───── Dataset excerpts

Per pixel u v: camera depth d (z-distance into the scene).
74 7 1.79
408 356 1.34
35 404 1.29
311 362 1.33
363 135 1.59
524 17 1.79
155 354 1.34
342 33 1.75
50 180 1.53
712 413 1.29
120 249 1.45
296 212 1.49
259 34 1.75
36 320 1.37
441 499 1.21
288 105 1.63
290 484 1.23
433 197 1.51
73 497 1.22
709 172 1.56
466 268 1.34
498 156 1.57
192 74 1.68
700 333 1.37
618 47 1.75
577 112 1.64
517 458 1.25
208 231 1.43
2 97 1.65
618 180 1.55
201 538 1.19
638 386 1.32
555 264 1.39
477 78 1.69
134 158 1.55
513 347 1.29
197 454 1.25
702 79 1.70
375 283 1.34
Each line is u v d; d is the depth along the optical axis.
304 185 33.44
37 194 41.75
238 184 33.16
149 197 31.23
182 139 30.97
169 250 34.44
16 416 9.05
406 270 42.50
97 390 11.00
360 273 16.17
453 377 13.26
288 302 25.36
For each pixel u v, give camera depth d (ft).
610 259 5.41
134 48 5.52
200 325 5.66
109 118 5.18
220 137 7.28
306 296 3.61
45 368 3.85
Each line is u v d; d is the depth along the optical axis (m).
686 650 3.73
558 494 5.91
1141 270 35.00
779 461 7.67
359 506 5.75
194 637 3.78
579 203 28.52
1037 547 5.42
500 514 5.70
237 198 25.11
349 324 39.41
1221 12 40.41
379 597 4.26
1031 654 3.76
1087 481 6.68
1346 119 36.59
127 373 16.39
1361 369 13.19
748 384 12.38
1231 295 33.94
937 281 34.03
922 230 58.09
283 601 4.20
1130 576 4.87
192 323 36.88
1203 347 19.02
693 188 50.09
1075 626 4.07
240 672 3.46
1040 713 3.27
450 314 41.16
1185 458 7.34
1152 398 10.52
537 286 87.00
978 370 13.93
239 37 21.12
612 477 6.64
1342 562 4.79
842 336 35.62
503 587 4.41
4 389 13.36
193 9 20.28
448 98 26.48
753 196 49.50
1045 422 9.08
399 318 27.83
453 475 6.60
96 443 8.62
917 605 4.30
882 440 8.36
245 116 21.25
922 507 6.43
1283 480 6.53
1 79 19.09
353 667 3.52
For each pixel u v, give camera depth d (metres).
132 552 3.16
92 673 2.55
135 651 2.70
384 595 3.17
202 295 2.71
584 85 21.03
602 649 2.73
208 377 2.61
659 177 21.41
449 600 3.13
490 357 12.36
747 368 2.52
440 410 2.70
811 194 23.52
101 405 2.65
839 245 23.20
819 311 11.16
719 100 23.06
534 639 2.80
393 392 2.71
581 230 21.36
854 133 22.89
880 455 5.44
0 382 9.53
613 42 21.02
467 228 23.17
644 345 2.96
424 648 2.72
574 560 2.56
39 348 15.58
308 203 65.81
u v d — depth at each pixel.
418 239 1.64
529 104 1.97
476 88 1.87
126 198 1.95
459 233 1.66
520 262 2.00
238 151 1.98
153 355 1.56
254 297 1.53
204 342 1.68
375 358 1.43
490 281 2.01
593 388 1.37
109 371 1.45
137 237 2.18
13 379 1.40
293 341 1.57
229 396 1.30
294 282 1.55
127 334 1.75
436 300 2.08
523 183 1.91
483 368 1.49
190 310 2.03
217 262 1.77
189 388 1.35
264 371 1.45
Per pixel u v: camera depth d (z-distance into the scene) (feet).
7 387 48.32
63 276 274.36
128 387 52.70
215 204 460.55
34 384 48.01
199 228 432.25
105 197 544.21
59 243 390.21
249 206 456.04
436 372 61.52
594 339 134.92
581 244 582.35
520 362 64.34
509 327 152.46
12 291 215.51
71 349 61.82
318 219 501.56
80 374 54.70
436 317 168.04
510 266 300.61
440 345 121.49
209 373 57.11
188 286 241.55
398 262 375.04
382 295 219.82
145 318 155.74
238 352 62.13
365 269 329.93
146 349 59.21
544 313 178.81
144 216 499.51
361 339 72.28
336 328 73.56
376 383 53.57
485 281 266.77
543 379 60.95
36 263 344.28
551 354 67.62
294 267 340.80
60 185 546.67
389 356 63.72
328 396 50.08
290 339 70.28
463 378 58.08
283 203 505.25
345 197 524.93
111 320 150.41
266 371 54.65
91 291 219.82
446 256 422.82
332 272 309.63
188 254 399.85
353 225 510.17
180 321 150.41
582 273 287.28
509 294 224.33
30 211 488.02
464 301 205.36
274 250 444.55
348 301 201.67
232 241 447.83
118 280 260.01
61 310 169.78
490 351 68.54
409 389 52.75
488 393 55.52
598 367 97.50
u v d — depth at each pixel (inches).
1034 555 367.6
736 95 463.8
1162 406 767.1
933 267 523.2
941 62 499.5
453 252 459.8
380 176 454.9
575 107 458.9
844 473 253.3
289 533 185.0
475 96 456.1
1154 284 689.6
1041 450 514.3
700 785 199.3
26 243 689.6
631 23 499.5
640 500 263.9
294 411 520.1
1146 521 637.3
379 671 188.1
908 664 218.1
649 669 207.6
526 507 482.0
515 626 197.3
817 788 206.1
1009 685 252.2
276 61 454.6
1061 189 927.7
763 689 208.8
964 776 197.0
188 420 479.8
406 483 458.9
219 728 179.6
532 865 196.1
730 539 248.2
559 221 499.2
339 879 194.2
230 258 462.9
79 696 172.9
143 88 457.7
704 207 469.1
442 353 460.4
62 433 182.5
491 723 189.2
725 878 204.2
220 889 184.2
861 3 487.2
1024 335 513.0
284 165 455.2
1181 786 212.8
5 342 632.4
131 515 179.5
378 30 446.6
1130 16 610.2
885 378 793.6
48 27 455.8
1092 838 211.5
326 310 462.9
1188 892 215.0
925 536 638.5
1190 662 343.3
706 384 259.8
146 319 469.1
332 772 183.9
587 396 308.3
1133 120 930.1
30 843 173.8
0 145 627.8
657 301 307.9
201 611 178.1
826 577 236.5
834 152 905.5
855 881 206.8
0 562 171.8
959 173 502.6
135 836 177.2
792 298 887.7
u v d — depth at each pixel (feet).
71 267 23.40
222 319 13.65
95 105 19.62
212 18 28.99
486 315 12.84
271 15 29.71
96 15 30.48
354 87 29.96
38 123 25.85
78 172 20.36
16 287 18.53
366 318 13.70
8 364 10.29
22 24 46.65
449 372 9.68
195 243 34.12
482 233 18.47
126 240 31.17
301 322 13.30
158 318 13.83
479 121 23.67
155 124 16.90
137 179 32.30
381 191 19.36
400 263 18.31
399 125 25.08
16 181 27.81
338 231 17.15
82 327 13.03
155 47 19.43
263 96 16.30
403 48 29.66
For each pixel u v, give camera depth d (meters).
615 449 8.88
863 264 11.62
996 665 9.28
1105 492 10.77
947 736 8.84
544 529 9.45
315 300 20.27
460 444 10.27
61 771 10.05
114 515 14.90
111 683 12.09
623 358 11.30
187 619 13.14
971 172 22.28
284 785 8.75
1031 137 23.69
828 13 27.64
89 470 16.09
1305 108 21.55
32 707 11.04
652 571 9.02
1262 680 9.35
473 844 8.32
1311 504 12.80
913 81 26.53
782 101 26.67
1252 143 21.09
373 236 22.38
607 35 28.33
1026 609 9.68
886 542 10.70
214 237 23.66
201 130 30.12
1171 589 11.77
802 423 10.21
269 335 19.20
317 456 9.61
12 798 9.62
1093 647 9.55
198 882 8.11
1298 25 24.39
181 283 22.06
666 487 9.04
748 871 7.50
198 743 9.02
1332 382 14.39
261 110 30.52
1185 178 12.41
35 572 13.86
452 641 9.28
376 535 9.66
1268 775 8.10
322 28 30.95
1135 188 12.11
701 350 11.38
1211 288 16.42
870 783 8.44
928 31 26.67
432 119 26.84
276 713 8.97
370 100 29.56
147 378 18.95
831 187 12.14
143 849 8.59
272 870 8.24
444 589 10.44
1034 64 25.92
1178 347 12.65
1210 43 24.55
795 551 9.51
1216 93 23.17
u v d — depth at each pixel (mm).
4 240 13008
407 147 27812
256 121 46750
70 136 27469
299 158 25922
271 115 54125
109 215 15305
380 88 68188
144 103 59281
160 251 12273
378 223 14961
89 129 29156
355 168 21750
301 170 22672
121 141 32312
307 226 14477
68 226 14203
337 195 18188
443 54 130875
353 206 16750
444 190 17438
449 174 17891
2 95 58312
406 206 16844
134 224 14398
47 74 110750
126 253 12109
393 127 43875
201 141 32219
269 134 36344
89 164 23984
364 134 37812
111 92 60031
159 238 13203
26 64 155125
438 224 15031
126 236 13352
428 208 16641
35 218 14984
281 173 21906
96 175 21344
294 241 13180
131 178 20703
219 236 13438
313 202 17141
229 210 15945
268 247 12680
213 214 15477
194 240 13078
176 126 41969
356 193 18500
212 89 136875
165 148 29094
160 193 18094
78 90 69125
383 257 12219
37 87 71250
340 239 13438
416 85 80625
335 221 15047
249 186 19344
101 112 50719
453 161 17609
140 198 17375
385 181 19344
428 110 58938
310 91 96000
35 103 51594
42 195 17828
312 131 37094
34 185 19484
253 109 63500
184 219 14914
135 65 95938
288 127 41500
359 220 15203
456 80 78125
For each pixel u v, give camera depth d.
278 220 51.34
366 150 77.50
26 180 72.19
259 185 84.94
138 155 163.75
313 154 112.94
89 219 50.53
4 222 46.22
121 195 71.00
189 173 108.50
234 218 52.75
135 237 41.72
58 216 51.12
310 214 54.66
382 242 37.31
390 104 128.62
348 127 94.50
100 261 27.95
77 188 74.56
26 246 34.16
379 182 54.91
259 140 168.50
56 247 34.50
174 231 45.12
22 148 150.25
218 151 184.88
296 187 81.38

──────────

What this task involves | Within the listing above, locate the line containing "288 127 41500" and the line containing "379 182 54.91". Reproduce those two lines and all lines between them exactly, with nothing added.

Response to the exercise |
288 127 41500
359 220 15203
456 80 78125
For each pixel u v, give camera depth d.
278 220 51.34
366 150 77.50
26 180 72.19
259 185 84.94
138 155 163.75
313 154 112.94
89 219 50.53
4 222 46.22
121 195 71.00
189 173 108.50
234 218 52.75
135 237 41.72
58 216 51.12
310 214 54.66
382 242 37.31
390 104 128.62
348 127 94.50
100 261 27.95
77 188 74.56
26 246 34.16
379 182 54.91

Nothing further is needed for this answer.